Look through the data below for the string "during", and copy every line where it turns up.
### RECORDS FOR THIS EXERCISE ###
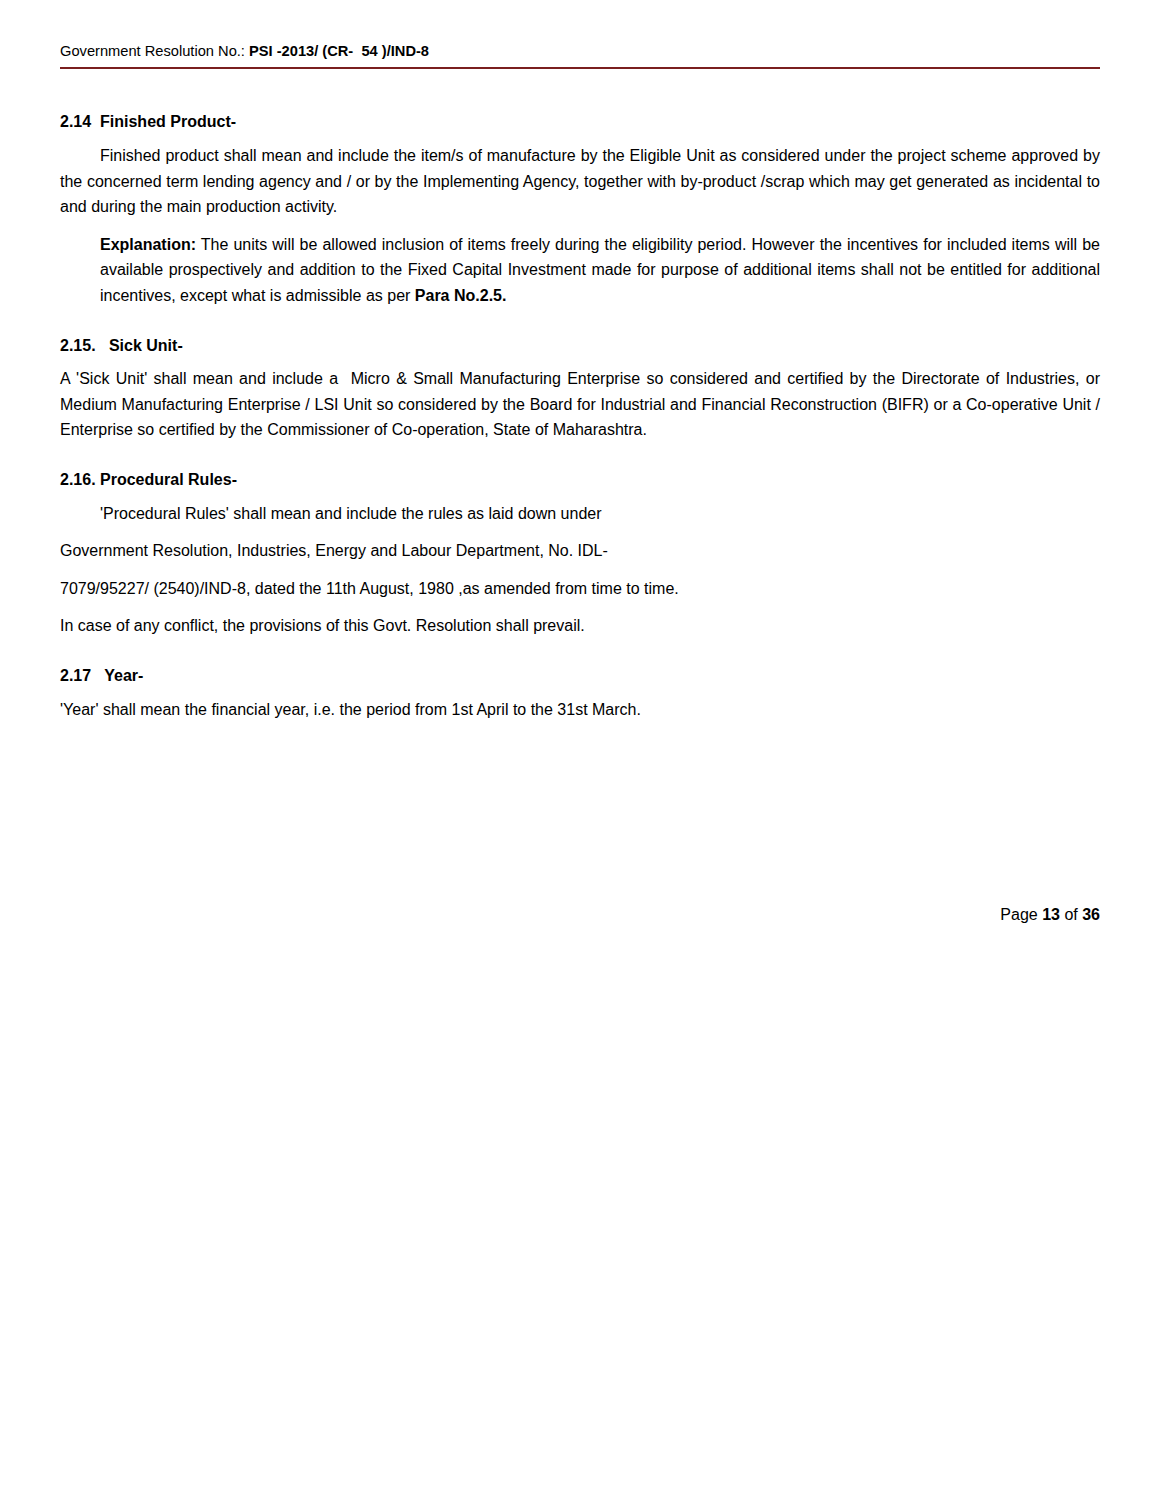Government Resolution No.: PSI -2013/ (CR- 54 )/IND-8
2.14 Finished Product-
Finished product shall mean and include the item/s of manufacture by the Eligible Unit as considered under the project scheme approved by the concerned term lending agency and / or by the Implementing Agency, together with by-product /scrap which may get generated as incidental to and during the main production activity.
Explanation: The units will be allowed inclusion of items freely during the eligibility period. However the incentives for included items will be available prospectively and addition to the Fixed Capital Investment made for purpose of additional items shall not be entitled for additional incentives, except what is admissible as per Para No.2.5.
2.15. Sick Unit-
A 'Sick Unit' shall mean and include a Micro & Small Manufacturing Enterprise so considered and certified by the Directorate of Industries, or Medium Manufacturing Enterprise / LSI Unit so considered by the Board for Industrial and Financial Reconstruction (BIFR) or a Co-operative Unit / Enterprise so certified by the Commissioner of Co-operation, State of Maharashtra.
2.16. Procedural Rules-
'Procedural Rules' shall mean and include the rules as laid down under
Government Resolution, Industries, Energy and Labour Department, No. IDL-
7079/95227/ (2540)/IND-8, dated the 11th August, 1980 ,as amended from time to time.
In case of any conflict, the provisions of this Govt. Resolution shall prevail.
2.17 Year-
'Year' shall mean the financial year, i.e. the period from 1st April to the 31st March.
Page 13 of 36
###
## COMPLETED EXERCISE
Finished product shall mean and include the item/s of manufacture by the Eligible Unit as considered under the project scheme approved by the concerned term lending agency and / or by the Implementing Agency, together with by-product /scrap which may get generated as incidental to and during the main production activity.
Explanation: The units will be allowed inclusion of items freely during the eligibility period. However the incentives for included items will be available prospectively and addition to the Fixed Capital Investment made for purpose of additional items shall not be entitled for additional incentives, except what is admissible as per Para No.2.5.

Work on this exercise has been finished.